Lo de oligofrénico no es gratuito y es importante remarcarlo. Y Spike Lee lo hace, por supuesto. Todo aquel que pertenezca a una organización similar es siempre, sin excepción, un idiota. Esto hay que tenerlo muy claro en todo momento. Pueden hablarnos de neonazis muy cultivados, con un gran corpus intelectual en el que basan sus creencias y su acción política. Es todo mentira.
Hay quien le ha echado en cara a Lee que su película es un panfleto que “se expresa de forma insufrible, abusando de tópicos, impidiendo con su maniqueísmo chillón que el espectador pueda juzgar por sí mismo, sin introducir matices, despreciando el claroscuro”. Quien se expresa así ha caído en la trampa: no hay claroscuros cuando se trata de racismo. No hay matices. No hay razón cultural ni social ni científica (ni por supuesto moral) que sostenga que una persona blanca es superior a una persona negra. No hay por qué poner en suspenso a quienes preconizan tal aberración, no hay que darles el beneficio de la duda. Quien cree esas cosas, quien está dispuesto a actuar violentamente en base a esas creencias, es, sencillamente, un gilipollas. Y si alguien sostiene que hay que tener algún miramiento a la hora de retratar a los miembros del Ku Klux Klan (o del ISIS, por poner otro ejemplo análogo), obviando lo que son, unos cretinos, se equivoca.

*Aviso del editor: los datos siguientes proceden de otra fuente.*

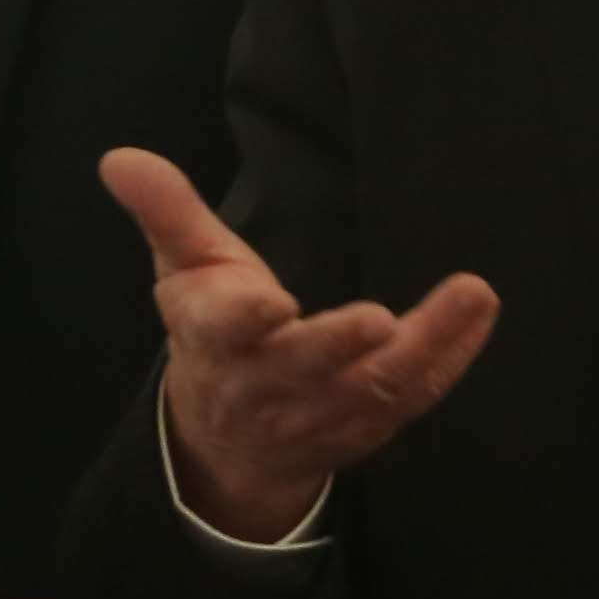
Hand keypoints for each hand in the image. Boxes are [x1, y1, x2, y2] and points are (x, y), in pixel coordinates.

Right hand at [101, 146, 495, 542]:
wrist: (229, 441)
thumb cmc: (214, 333)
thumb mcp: (184, 271)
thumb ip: (166, 212)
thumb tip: (119, 157)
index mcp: (214, 338)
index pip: (220, 329)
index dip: (242, 319)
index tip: (268, 304)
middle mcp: (263, 384)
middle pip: (300, 370)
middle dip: (334, 348)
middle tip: (377, 321)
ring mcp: (318, 414)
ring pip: (370, 389)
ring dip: (424, 348)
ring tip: (470, 295)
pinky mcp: (365, 427)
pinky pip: (412, 398)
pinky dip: (450, 359)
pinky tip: (479, 312)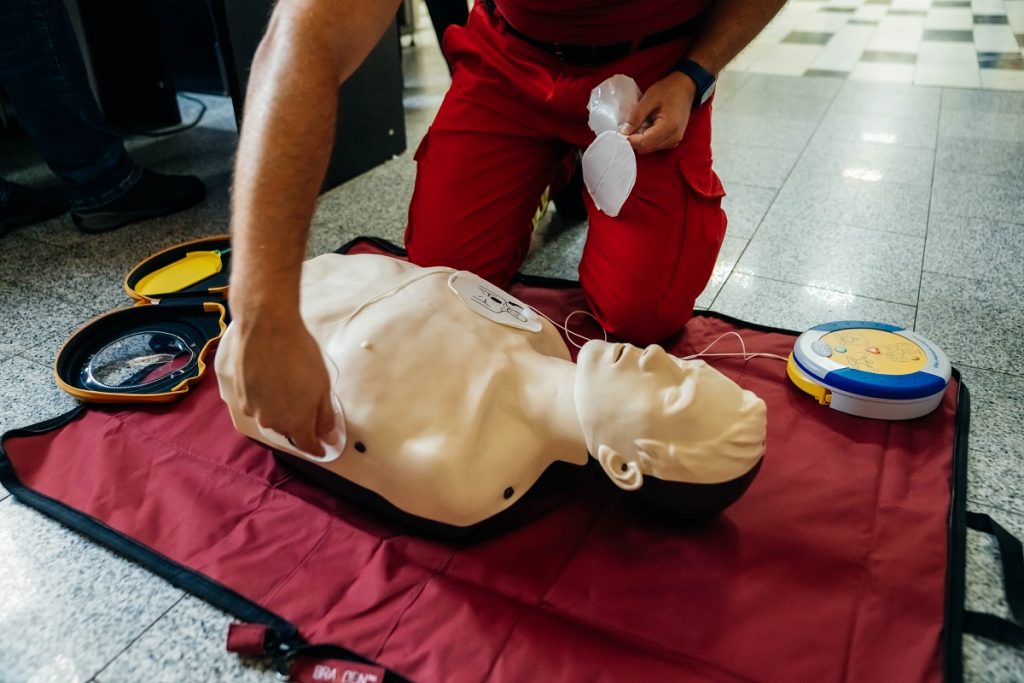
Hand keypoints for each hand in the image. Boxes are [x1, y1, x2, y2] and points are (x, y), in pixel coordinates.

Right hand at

Así pues, el tono de Spike Lee para retratar a estos imbéciles es el adecuado. También lo es el de Quentin Tarantino en Django desencadenado, donde muestra a los miembros del Klan en toda su formidable estupidez, incapaces de ver bien a través de los agujeros de sus capuchas. Y también acierta (y esto es más peliagudo, y por lo tanto más valiente) Christopher Morris en Four Lions, una comedia salvaje sobre cuatro terroristas islamistas del Reino Unido, a cual más memo.

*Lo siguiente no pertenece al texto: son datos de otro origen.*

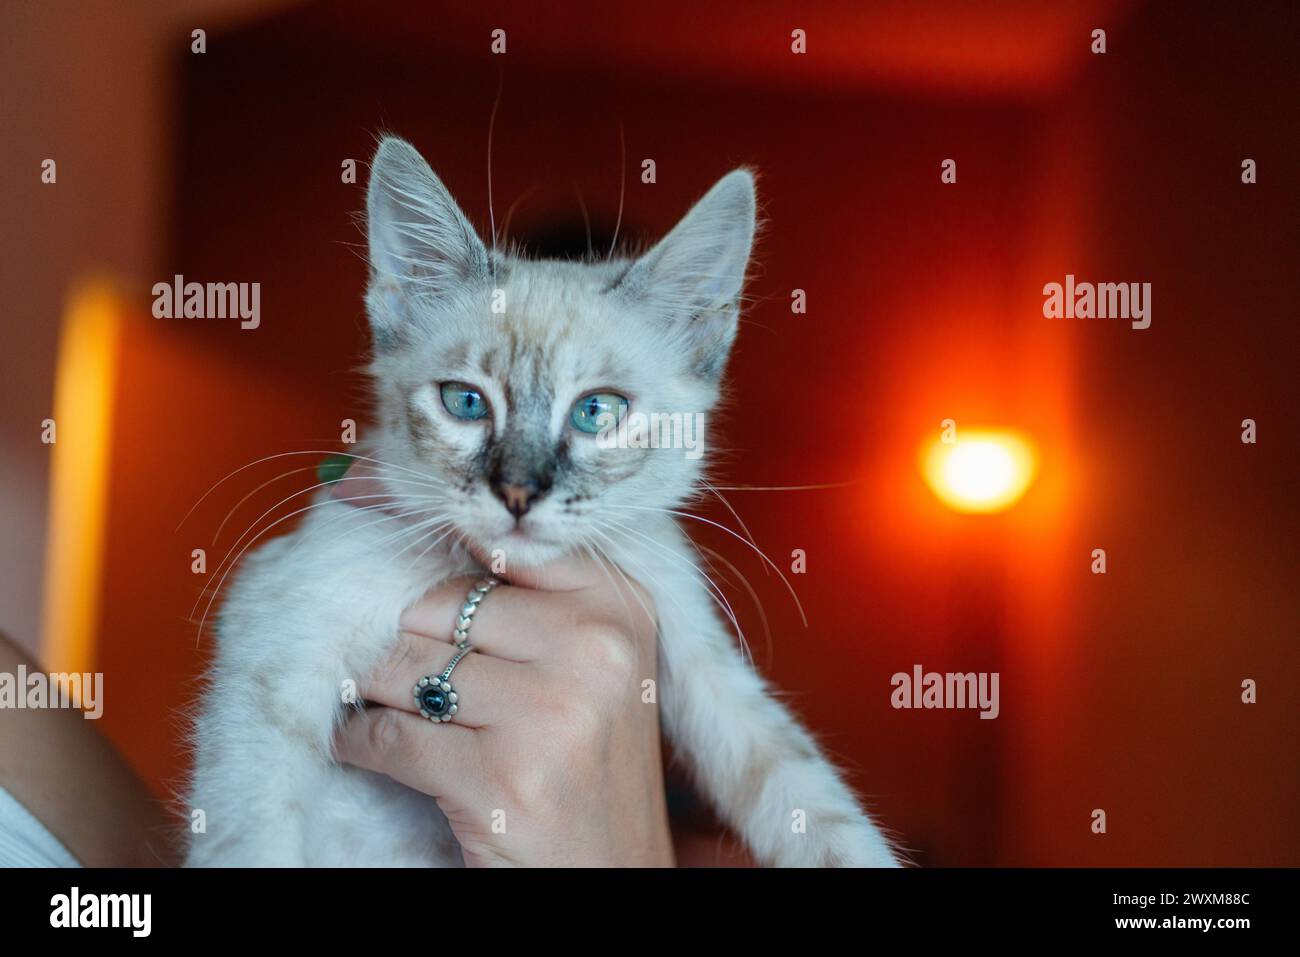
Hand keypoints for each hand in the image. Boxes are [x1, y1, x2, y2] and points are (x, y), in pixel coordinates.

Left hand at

El pasado sábado uno de estos bobos entró en una sinagoga de Pittsburgh y mató a 11 personas, casi todos ancianos. Entre las víctimas había una mujer de 97 años. ¿Y quién puede olvidar al niño australiano de 7 años que murió atropellado, junto a otras 14 personas, en La Rambla de Barcelona? ¿Podrá alguien introducir matices, analizar los claroscuros, encontrar una razón plausible para estos crímenes antes de la obvia: la supina gilipollez de los asesinos? Son malvados, por supuesto, pero también son tontos. Increíblemente tontos. Peligrosamente tontos. Maldad e idiotez. Esa es la combinación letal, la tormenta perfecta para que ocurran las tragedias. Y por desgracia, estas suceden a menudo y son tan desgarradoras que nos cuesta encontrar risibles a quienes son capaces de perpetrarlas. Pero lo son y el buen arte es capaz de demostrarlo y de instruirnos sobre ello. Y hasta de vacunar a la sociedad contra sus horrores.
En 2016 David Duke, el jefe del Ku Klux Klan burlado en la película de Spike Lee e idiota de marca mayor, pidió públicamente el voto para Donald Trump. Al año siguiente, un supremacista blanco atropelló a un grupo de manifestantes a favor de la retirada del monumento del general esclavista Robert E. Lee de las calles de Charlottesville (Virginia). Murió una mujer. Trump quiso entonces introducir ‘matices’ al referirse al hecho condenando “el odio, el fanatismo y la violencia en muchos [sic] lados”. Las imágenes de aquel atentado aparecen en Infiltrado en el KKKlan como un subrayado (quizás innecesario desde el punto de vista cinematográfico pero pertinente en lo político) de lo que está pasando en el mundo. Y lo que está pasando se llama Trump, Duterte, Salvini, Bolsonaro y los que están por venir. Spike Lee vuelve a estar de actualidad. A ver si ahora alguien le escucha.
Manuel Ligero es periodista. Ha escrito de fútbol, cine, libros y política en Diario 16, Metro, El Periódico de Catalunya, Vanity Fair y La Marea, entre otros medios. Salta con los goles del Betis.